Kenya Bans Sale of Alcohol in Supermarkets, Online and Residential Areas

Very soon the only place a Kenyan will be able to buy alcohol to drink from will be the brewery itself after East Africa’s biggest economy imposed sweeping restrictions on alcohol sale.
The reforms, developed by the National Authority for the Campaign Against Alcohol and Drug Abuse (NACADA), are being framed as “a national emergency response to a brewing crisis.”
“We are losing a generation,” warned NACADA CEO Anthony Omerikwa. “Alcohol abuse among our youth is threatening not only their health and education but the future of our country.”
Following a Cabinet sitting on June 24, 2025, the government approved the National Policy on the Prevention of Alcohol, Drugs and Substance Use, introducing far-reaching measures, including:
- A ban on online alcohol sales through websites, mobile apps, and delivery services
- Closure of liquor outlets within 300 meters of schools, churches, and residential estates
- Raising the legal drinking age from 18 to 21 years
- Prohibition of celebrity endorsements and alcohol advertising that targets youth or airs during children’s programming
- Mandatory health warnings in both English and Kiswahili on all alcohol packaging
- Creation of a Solatium Compensation Fund to support rehabilitation, funded through levies on alcohol vendors
The crackdown follows NACADA’s latest survey, which found that 4.7 million Kenyans aged 15 to 65 consume alcohol.

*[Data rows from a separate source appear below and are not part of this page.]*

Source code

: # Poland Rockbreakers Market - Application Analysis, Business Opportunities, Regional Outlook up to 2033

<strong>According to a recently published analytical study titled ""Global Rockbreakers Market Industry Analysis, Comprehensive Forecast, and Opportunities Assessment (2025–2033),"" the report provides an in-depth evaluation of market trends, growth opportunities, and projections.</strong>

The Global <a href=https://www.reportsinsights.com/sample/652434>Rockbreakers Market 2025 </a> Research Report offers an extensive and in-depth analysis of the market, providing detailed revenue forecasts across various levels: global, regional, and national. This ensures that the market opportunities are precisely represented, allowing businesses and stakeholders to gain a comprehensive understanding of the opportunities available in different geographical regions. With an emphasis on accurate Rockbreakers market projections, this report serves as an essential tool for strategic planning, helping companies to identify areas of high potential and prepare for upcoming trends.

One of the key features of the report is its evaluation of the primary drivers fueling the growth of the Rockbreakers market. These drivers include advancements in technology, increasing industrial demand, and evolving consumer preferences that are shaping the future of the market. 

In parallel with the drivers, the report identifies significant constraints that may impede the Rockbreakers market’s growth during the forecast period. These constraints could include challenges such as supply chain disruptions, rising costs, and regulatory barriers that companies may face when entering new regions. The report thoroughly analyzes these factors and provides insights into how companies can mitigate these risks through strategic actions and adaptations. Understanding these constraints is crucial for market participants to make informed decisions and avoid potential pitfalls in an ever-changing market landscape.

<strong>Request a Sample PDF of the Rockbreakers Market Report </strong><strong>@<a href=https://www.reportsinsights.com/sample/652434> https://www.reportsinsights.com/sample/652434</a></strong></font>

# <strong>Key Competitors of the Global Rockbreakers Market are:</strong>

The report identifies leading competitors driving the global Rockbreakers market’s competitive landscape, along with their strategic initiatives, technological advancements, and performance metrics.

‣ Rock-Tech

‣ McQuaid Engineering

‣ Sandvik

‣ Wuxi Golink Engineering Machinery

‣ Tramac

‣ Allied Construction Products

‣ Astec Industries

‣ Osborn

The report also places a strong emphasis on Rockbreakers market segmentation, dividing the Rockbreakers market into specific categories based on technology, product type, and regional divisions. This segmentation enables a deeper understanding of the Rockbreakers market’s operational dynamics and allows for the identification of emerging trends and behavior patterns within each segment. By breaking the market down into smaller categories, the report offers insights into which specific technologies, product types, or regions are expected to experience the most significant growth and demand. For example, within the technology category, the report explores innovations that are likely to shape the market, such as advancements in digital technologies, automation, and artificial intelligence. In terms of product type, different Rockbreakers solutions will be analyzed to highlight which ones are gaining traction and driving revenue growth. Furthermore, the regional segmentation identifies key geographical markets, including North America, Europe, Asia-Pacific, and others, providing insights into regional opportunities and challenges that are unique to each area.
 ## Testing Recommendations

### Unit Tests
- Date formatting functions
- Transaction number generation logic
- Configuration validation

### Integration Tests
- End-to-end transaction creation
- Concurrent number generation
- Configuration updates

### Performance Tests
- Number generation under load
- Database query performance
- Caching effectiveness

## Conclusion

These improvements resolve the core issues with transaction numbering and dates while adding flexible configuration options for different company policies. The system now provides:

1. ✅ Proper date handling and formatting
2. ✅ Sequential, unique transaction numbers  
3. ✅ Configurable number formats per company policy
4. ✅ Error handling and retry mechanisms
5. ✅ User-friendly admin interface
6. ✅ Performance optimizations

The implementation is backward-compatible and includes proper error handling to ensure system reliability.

The highest usage is among youth aged 18 to 24, with over 87% of university students reporting regular alcohol use.
Alarmingly, children as young as six have reported exposure to alcohol in home environments.
Cabinet also highlighted the growing role of online platforms and home delivery in enabling underage access to alcohol, prompting an outright ban on digital alcohol sales.
“It is unacceptable that children can order alcohol like fast food,” said Interior Cabinet Secretary Kithure Kindiki. “We must take bold steps to safeguard the future.”
While public health experts, educators, and parents have welcomed the reforms, the alcohol industry has raised concerns about the economic impact. Bar owners and distributors fear that the new zoning laws could trigger mass closures, especially in urban areas.
Despite Cabinet approval, the policy must still be passed into law by Parliament. NACADA has urged lawmakers to act swiftly, warning that delays could stall momentum and prolong the crisis.
Previous attempts to regulate alcohol in Kenya have often faltered due to resistance from powerful industry lobbies and weak enforcement—particularly in informal settlements where illicit brews remain widespread.
Kenya’s latest initiative places it among a small but growing number of African nations taking aggressive steps to combat alcohol abuse.
Whether the country can turn policy into real change on the ground now depends on the speed and resolve of Parliament.
If implemented, the reforms could set a new regional benchmark in tackling youth substance abuse across the continent.